Di dalam ketidakpastian mengenai apraksia, saya mengetahui satu hal yang pasti yaitu Jr harus mengikuti terapi wicara sesegera mungkin. Jika diagnosanya salah, terapi wicara pasti akan berguna bagi Jr. Jika diagnosanya benar, apalagi!
Jr mengikuti terapi seminggu setelah diagnosa. Kami bersyukur bahwa Jr sangat antusias dan kooperatif selama terapi. Mungkin dia berpikir, “Akhirnya, ada yang mengajari saya untuk berbicara! Selama ini saya tidak tahu bagaimana cara berbicara seperti yang lain”.
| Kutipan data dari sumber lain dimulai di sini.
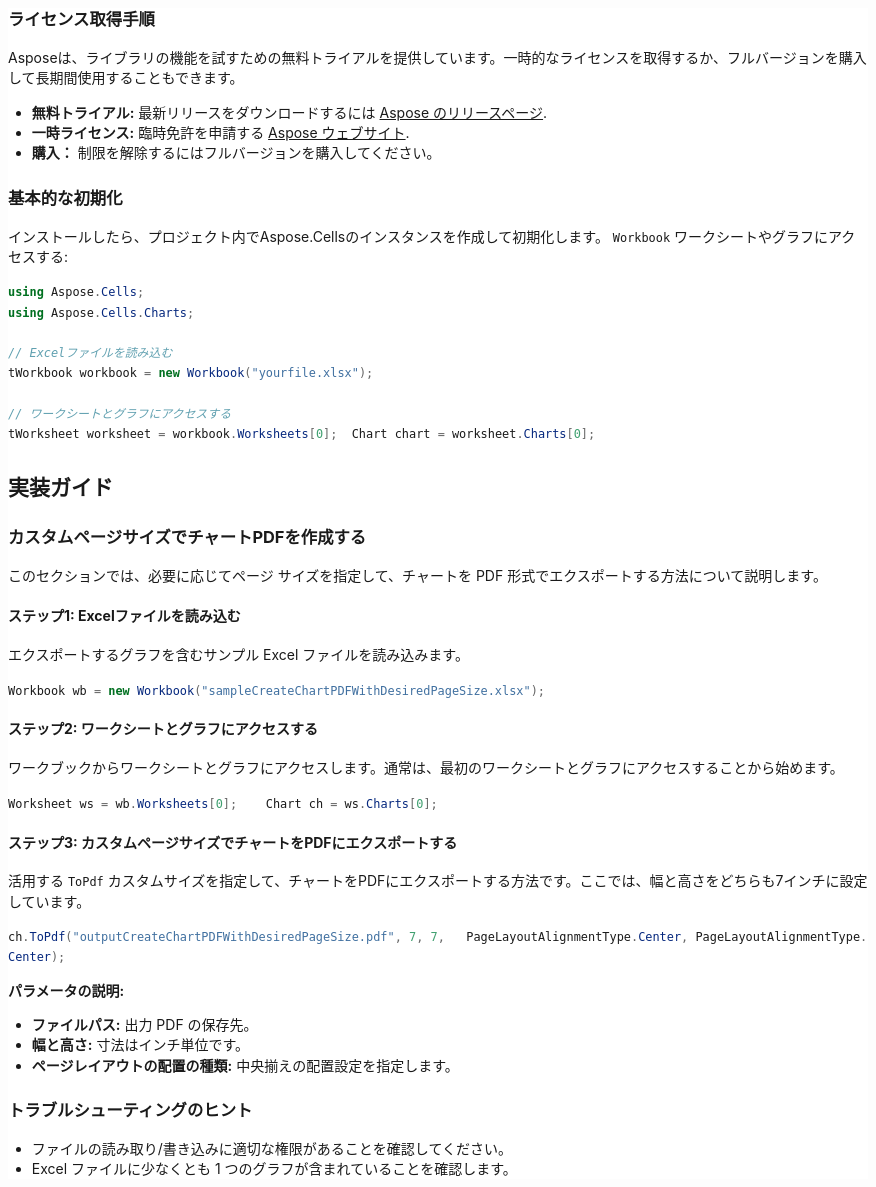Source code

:### ライセンス取得手順
Asposeは、ライブラリの機能を試すための無料トライアルを提供しています。一時的なライセンスを取得するか、フルバージョンを購入して長期間使用することもできます。

- **無料トライアル:** 最新リリースをダウンロードするには [Aspose のリリースページ](https://releases。aspose.com/cells/net/).
- **一時ライセンス:** 臨時免許を申請する [Aspose ウェブサイト](https://purchase。aspose.com/temporary-license/).
- **購入：** 制限を解除するにはフルバージョンを購入してください。

### 基本的な初期化
インストールしたら、プロジェクト内でAspose.Cellsのインスタンスを作成して初期化します。 `Workbook` ワークシートやグラフにアクセスする:
```csharp
using Aspose.Cells;
using Aspose.Cells.Charts;

// Excelファイルを読み込む
tWorkbook workbook = new Workbook("yourfile.xlsx");

// ワークシートとグラフにアクセスする
tWorksheet worksheet = workbook.Worksheets[0];	Chart chart = worksheet.Charts[0];
```

## 実装ガイド
### カスタムページサイズでチャートPDFを作成する
このセクションでは、必要に応じてページ サイズを指定して、チャートを PDF 形式でエクスポートする方法について説明します。

#### ステップ1: Excelファイルを読み込む
エクスポートするグラフを含むサンプル Excel ファイルを読み込みます。
```csharp
Workbook wb = new Workbook("sampleCreateChartPDFWithDesiredPageSize.xlsx");
```

#### ステップ2: ワークシートとグラフにアクセスする
ワークブックからワークシートとグラフにアクセスします。通常は、最初のワークシートとグラフにアクセスすることから始めます。
```csharp
Worksheet ws = wb.Worksheets[0];	Chart ch = ws.Charts[0];
```

#### ステップ3: カスタムページサイズでチャートをPDFにエクスポートする
活用する `ToPdf` カスタムサイズを指定して、チャートをPDFにエクスポートする方法です。ここでは、幅と高さをどちらも7インチに設定しています。
```csharp
ch.ToPdf("outputCreateChartPDFWithDesiredPageSize.pdf", 7, 7, 	PageLayoutAlignmentType.Center, PageLayoutAlignmentType.Center);
```

**パラメータの説明:**
- **ファイルパス:** 出力 PDF の保存先。
- **幅と高さ:** 寸法はインチ単位です。
- **ページレイアウトの配置の種類:** 中央揃えの配置設定を指定します。

### トラブルシューティングのヒント
- ファイルの読み取り/書き込みに適切な権限があることを確認してください。
- Excel ファイルに少なくとも 1 つのグラフが含まれていることを確認します。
Terapi demi terapi berlalu, latihan demi latihan Jr ikuti, baik di tempat terapi maupun di rumah. Tetapi selama sekitar tiga minggu pertama ini, hasilnya bisa dibilang 0.
Saya sangat sedih. Sedih karena merasa terapi tidak membantu (atau belum terlihat hasilnya). Sedih karena saya juga merasa bagaimana saya bisa melatih Jr di rumah karena sebelum terapi pun saya telah ‘melatih’ Jr tapi Jr tetap tidak bisa bicara semestinya.
Sabar, tegur saya kepada diri saya sendiri. Memang pikirmu apraksia itu sekedar telat bicara?
Emosi, hati dan pikiran saya up and down selama minggu-minggu ini… Dan tiga hal ini menemani saya ‘Bersukacitalah dalam pengharapan. Sabarlah dalam kesesakan. Bertekunlah dalam doa.’